--- Start Provided passage ---

Double reed sound production on the bass crumhorn

 

M. G. Aragó Bishop MPhys student, University of Edinburgh, United Kingdom
M. Campbell Senior Honorary Professorial Fellow, University of Edinburgh, United Kingdom
A. Woolley Honorary Fellow, University of Edinburgh, United Kingdom

 

1 INTRODUCTION

 

1.1 Reed Woodwind Instruments: The Crumhorn

 

Reed woodwind instruments are composed of a tube, considerably longer than its widest diameter, with a single or double reed at one end.1 Double reed instruments have been less extensively studied than single reed instruments. This gap was notably addressed by Andr´e Almeida’s thesis and subsequent studies, making use of artificial blowing machines and high-speed photography to investigate modern double reeds.2,3 This paper extends such efforts by focusing on the transient behaviour of the reed in a historical instrument: the bass crumhorn.

--- End Provided passage ---
--- Start Data provided ---

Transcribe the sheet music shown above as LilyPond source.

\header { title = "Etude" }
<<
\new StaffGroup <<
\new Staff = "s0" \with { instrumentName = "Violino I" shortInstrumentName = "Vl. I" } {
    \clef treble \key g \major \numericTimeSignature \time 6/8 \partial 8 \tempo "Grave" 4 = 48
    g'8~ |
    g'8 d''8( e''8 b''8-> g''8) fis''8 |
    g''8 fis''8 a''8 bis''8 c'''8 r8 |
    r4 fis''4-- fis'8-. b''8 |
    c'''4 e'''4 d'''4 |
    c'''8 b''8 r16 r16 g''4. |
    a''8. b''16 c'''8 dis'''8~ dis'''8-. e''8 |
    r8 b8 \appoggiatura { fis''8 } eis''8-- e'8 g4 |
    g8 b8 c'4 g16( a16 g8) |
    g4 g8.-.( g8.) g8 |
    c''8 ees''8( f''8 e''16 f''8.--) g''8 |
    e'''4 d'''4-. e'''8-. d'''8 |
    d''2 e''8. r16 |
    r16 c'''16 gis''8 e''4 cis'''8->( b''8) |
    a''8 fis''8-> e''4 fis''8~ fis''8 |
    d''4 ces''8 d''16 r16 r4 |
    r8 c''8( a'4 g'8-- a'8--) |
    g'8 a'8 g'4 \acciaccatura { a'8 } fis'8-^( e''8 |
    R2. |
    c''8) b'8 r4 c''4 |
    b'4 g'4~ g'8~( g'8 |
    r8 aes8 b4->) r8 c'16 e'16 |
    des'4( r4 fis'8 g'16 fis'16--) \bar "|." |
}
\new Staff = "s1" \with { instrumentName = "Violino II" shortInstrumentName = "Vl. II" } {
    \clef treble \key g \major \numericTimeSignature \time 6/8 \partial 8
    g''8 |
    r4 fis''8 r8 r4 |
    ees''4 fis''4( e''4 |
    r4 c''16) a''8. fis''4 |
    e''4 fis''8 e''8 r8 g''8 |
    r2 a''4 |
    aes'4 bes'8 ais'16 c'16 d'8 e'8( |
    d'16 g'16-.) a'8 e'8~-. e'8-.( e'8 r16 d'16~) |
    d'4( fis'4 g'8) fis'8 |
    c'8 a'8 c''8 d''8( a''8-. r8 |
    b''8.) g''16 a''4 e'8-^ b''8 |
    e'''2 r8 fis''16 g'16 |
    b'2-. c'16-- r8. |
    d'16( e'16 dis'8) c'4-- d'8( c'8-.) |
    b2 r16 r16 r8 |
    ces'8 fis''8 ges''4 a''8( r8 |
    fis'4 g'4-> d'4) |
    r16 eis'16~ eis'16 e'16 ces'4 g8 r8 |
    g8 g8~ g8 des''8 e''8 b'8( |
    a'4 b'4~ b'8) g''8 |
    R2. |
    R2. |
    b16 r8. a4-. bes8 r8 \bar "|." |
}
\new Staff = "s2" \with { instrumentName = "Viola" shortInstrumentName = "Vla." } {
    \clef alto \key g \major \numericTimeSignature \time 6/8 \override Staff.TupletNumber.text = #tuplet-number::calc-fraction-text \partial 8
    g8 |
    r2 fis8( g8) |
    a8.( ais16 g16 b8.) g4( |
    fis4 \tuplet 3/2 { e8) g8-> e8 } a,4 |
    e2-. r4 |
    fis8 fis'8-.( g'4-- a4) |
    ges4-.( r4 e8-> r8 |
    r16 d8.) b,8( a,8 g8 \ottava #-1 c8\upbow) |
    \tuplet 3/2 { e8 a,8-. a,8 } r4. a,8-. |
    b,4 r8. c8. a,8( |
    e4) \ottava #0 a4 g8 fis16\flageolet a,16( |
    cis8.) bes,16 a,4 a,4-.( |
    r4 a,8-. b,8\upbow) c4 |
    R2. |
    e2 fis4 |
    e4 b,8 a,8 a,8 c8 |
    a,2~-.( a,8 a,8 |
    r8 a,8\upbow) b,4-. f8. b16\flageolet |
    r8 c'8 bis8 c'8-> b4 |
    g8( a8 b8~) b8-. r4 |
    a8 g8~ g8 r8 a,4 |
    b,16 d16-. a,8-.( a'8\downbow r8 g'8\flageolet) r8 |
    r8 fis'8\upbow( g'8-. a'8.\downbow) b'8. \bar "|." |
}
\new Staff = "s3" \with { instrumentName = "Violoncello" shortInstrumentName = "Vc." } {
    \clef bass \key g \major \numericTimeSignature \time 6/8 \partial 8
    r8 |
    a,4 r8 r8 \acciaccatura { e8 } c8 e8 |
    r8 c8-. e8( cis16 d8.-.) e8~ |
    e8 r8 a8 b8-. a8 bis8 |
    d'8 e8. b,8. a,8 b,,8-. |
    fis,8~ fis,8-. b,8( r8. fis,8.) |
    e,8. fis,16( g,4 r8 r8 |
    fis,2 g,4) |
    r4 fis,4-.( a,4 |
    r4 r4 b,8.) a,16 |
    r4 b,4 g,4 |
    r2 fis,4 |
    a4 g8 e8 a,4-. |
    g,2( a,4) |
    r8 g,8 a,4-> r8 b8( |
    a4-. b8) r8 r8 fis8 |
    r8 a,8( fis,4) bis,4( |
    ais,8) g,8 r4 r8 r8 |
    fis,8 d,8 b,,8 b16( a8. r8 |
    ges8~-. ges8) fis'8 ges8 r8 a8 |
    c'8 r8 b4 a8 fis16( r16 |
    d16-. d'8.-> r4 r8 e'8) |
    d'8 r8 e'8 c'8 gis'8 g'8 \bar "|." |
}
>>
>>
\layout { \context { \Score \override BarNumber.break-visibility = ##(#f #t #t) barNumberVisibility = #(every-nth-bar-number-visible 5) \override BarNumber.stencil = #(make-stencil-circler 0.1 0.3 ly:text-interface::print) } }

--- End Data provided ---

Exercise prompt => In the excerpt on double reed sound production, which two tools were used in the earlier studies of modern double reeds?

Answer to the task => Artificial blowing machines and high-speed photography.